Un divorzio telefonico in sei minuti e mezzo. Tanto è durata l’intervista che Donald Trump ha rilasciato ieri al Corriere della Sera. Dichiarazioni che hanno sancito una frattura con Giorgia Meloni, uno degli ultimi leader a lui alleati in Europa.
«Sono scioccato da lei. Pensavo che avesse coraggio, ma mi sbagliavo. È lei che è inaccettabile, è molto diversa da quello che pensavo» ha dichiarato il presidente degli Stati Uniti, senza ricevere una risposta ufficiale da Palazzo Chigi.
E oggi, a Fox News, è tornato alla carica: «Meloni è stata negativa. Chiunque abbia rifiutato il proprio aiuto nella gestione della situazione con l’Iran, con quel Paese non abbiamo più lo stesso rapporto. Giusto per vostra informazione: l’Italia riceve grandi quantità di petrolio dallo Stretto».
Tra il rumore di Trump e il silenzio di Meloni: l’Europa è più lontana
Che una spaccatura tra le parti fosse nell’aria si era intuito da tempo. La premier italiana ha evitato per mesi di esporsi apertamente sulle strategie trumpiane in ambito militare, nonostante le sollecitazioni. Prudenza, imbarazzo o disaccordo: una linea attendista che oggi appare più leggibile.
Il casus belli è stata la presa di posizione di Meloni nella polemica tra il leader repubblicano e Papa Leone XIV: «Le parole di Trump? Sono state inaccettabili. Esprimo la mia solidarietà al Papa». Da lì, la reazione dell’ex presidente, che ha scelto l’esposizione diretta e lo scontro.

Al rumore trumpiano si contrappone il silenzio meloniano. Nessuna replica ufficiale, solo ricostruzioni filtrate attraverso i media. Da Palazzo Chigi non trapela sorpresa: la reazione era attesa, anche se non in questi toni.
In realtà, la posizione italiana era già stata chiarita poche ore prima, al Vinitaly: «Essere alleati non significa che non ci siano delle linee rosse, di sicuro non significa essere vassalli o sudditi». Una frase che, riletta oggi, suona come una presa di distanza preventiva.
Un isolamento crescente
Lo scontro si inserisce in un quadro più ampio di raffreddamento dei rapporti tra Donald Trump e i leader europei. Non solo quelli apertamente critici, ma anche figure politicamente affini. È il riflesso di un approccio sempre più esterno all’equilibrio euro-atlantico. Trump si muove come un attore autonomo, spesso in rottura con le logiche multilaterali che guidano i governi europei.

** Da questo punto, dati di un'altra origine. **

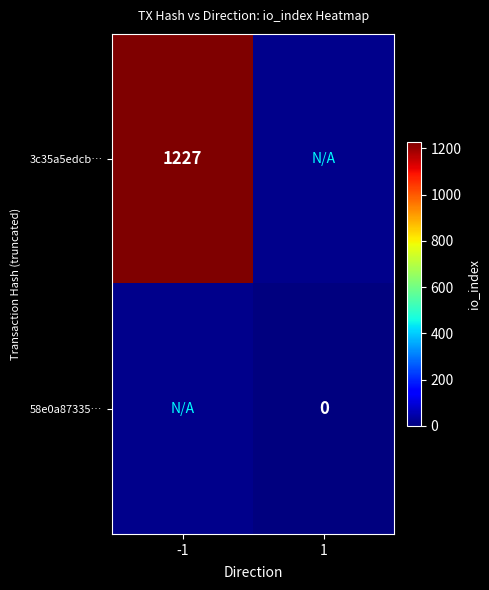

The 3c35a5edcb… series shows 1227 at -1. True or false?

True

A pesare è anche il ridimensionamento dei suoi riferimenti nel continente. La sconfitta elettorale di Viktor Orbán in Ungheria ha indebolito uno dei principali punti di appoggio politici, lasciando Meloni tra gli ultimi interlocutori rilevanti. Uno scenario che rende lo strappo ancora più significativo.
Il metodo Trump
Può sorprendere il metodo utilizzato per attaccare, ma in realtà è ormai consolidato. Come ricostruito da Il Fatto Quotidiano, negli ultimi mesi Trump privilegia il contatto diretto con i giornalisti, spesso attraverso telefonate che si trasformano in interviste immediate e ad alto impatto.

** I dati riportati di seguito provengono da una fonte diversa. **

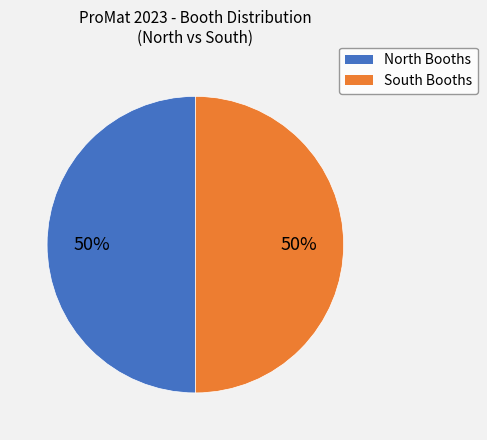

To the nearest percent, what is the average slice percentage?

50%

Dall’inizio della crisi con l’Iran, sono state decine le interviste telefoniche rilasciate dal Tycoon. Una modalità che aggira i canali diplomatici tradizionali e punta sulla rapidità e sulla forza del messaggio.

È lo stesso schema che caratterizza la sua comunicazione sui social, a partire da Truth: dichiarazioni rapide, polarizzanti, difficili da mediare. L’obiettivo non è costruire consenso graduale, ma imporre il tema del giorno. E così è successo anche in Italia, con chi fino a poche ore fa sembrava essere uno dei suoi ultimi alleati.